── SOURCE MATERIAL

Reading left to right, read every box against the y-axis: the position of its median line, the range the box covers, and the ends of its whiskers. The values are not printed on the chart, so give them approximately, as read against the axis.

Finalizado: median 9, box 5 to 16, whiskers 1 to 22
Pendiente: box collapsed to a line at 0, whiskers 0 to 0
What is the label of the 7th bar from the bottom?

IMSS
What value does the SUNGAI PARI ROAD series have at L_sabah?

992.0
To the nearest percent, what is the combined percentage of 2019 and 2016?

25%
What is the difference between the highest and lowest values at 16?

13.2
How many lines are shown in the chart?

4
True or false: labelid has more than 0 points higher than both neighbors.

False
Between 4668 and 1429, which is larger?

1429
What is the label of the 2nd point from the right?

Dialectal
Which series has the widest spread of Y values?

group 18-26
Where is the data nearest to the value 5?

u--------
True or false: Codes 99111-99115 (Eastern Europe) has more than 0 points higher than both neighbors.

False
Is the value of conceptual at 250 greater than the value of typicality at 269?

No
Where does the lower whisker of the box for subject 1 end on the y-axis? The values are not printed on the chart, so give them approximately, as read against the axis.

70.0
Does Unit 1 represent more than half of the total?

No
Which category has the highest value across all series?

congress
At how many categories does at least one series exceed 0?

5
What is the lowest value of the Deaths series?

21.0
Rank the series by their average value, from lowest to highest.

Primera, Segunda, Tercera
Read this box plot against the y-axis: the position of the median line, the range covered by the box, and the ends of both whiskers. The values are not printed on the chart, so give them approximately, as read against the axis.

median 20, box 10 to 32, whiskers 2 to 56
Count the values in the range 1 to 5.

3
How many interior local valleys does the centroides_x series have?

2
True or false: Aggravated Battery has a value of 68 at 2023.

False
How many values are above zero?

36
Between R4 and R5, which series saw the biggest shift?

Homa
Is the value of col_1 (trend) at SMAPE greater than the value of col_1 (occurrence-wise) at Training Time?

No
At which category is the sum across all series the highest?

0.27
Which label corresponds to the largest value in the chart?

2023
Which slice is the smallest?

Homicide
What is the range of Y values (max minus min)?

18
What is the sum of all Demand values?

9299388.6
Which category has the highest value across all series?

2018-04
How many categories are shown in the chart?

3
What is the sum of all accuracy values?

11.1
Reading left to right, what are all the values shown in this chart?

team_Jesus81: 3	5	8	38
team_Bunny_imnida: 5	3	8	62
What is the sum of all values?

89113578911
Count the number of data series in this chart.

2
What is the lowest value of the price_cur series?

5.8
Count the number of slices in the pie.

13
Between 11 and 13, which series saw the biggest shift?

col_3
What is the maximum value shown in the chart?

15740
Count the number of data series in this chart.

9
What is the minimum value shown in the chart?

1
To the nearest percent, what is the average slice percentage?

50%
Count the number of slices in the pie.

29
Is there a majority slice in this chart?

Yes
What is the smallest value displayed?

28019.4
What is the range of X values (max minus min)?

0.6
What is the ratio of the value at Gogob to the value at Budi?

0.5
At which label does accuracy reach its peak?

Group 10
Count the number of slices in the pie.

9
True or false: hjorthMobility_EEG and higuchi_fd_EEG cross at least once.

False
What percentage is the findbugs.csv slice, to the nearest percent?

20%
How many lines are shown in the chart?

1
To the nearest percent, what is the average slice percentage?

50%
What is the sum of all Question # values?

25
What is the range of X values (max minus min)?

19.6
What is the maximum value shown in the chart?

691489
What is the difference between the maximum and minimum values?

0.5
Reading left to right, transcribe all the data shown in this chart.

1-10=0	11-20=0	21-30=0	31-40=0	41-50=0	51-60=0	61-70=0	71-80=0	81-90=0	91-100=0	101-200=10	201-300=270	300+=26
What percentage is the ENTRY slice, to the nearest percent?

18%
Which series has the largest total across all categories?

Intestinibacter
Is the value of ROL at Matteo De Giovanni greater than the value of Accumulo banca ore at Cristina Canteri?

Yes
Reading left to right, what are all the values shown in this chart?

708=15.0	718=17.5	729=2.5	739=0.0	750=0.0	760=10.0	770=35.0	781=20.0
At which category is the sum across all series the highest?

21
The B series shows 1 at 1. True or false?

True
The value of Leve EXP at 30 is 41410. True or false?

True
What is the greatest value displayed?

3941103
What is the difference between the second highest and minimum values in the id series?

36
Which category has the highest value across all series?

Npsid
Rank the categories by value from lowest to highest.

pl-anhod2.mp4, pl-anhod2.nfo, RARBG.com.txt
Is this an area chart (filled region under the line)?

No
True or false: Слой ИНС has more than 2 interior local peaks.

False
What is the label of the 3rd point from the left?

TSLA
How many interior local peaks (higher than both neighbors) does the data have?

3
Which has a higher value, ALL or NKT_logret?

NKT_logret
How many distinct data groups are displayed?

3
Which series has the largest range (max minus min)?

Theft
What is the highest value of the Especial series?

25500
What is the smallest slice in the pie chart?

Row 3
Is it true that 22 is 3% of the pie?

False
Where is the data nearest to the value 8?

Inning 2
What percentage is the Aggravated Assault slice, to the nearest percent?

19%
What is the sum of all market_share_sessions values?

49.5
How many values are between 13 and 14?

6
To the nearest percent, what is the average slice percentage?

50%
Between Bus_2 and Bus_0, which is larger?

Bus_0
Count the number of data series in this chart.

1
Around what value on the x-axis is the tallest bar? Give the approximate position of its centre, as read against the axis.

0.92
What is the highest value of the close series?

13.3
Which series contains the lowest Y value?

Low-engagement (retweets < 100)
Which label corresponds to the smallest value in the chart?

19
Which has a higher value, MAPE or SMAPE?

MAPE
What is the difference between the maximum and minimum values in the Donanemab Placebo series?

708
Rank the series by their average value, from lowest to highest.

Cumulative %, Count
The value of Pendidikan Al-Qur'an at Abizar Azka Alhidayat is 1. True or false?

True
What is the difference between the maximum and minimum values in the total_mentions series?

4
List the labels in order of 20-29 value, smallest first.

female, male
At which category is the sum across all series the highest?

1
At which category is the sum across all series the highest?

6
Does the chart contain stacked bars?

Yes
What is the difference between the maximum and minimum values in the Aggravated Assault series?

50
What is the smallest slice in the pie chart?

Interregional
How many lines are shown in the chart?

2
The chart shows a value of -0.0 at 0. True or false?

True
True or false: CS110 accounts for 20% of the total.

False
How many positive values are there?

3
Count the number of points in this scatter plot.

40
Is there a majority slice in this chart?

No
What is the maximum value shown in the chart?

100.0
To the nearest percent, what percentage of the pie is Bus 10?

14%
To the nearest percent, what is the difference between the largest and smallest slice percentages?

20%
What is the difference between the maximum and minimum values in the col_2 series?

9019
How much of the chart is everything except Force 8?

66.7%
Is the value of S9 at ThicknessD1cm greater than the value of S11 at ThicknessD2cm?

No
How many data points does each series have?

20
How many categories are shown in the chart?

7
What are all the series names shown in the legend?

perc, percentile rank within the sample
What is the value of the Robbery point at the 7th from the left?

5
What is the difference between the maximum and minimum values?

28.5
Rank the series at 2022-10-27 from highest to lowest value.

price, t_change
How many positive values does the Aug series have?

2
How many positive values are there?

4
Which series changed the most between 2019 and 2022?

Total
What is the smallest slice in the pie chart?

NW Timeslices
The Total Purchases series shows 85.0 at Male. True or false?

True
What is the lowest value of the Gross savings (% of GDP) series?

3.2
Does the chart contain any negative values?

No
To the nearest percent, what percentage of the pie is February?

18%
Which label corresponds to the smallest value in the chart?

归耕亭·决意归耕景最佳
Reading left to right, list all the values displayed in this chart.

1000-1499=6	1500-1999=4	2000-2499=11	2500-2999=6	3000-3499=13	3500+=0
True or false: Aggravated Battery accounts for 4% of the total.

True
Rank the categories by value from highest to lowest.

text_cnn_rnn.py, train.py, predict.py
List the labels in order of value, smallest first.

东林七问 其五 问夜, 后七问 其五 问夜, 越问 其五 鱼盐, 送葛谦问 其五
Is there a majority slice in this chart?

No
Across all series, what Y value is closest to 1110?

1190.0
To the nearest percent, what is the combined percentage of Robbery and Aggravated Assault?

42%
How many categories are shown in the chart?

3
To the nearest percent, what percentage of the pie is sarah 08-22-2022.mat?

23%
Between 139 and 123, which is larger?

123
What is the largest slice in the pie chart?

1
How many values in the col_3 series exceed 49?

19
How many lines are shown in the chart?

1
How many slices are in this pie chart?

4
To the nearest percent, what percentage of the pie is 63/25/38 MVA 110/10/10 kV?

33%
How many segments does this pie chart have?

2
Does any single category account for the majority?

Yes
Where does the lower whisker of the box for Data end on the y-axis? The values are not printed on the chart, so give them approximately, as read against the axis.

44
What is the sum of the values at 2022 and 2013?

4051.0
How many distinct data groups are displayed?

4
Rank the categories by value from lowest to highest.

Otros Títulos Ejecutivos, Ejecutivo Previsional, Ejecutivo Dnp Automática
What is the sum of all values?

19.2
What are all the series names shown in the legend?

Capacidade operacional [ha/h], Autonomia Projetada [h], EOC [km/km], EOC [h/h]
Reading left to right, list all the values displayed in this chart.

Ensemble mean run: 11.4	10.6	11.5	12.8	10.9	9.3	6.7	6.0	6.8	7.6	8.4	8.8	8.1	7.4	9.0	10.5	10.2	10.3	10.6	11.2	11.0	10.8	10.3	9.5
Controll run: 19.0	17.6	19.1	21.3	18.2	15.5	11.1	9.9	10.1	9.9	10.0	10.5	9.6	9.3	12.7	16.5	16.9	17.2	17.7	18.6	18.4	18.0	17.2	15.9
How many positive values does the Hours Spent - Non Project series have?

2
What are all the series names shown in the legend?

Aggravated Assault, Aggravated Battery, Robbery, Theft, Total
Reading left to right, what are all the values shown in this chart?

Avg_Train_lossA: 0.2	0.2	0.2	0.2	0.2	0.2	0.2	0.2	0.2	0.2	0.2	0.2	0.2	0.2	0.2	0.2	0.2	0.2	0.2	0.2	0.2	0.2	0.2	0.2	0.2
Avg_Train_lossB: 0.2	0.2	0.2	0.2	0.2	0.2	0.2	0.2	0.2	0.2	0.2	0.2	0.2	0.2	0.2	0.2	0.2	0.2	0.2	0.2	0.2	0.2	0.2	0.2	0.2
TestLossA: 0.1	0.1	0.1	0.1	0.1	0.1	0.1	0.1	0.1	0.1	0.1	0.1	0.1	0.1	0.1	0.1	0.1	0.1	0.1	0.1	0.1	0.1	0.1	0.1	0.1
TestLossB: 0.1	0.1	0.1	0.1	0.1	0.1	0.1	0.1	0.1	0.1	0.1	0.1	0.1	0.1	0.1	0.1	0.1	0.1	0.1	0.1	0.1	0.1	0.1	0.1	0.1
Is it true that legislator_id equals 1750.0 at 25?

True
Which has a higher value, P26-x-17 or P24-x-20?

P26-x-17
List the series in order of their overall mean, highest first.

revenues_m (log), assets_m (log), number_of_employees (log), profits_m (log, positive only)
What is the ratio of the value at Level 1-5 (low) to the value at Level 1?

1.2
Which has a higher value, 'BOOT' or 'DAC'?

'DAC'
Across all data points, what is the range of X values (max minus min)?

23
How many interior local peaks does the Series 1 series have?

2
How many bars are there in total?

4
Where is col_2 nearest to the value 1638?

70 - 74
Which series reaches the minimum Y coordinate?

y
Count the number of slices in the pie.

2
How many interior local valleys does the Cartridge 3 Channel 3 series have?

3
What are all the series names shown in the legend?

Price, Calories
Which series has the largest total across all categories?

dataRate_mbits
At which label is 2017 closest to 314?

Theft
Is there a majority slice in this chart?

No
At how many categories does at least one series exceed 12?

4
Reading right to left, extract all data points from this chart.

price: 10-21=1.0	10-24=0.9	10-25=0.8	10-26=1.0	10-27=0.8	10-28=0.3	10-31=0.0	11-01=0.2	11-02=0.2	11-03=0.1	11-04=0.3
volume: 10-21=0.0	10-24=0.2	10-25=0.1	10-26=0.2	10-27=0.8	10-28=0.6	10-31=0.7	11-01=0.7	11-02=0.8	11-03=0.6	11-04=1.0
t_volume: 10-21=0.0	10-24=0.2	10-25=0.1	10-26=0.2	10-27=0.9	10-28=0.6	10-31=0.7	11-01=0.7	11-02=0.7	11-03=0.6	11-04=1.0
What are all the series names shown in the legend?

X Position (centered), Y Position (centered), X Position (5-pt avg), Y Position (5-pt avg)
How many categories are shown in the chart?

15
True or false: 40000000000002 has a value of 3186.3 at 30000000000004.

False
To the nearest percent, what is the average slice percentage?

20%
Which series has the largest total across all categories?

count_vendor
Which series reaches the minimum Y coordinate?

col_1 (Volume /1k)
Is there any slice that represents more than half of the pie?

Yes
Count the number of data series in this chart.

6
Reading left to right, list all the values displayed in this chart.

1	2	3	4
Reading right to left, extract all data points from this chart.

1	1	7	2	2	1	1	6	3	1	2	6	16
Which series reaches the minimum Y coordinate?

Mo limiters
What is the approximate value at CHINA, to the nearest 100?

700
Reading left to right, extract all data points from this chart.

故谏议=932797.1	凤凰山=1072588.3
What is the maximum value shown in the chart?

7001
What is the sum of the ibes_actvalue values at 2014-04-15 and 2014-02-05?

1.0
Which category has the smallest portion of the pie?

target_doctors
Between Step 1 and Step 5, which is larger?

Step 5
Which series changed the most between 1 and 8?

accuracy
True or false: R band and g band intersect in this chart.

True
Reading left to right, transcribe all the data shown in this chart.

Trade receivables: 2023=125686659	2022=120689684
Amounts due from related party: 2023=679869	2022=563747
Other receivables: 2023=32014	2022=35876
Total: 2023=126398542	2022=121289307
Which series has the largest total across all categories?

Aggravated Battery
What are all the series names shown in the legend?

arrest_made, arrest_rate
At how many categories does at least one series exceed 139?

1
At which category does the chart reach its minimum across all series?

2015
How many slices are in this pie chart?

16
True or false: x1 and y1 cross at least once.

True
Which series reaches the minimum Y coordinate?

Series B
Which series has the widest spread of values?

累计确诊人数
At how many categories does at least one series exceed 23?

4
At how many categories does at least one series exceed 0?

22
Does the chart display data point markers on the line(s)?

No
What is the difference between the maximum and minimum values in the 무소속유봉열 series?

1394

────

WORK INSTRUCTION: Return every line of the items above that contains the word "plot", treating uppercase and lowercase as different.

EXERCISE RESULT:
Read this box plot against the y-axis: the position of the median line, the range covered by the box, and the ends of both whiskers. The values are not printed on the chart, so give them approximately, as read against the axis.
Count the number of points in this scatter plot.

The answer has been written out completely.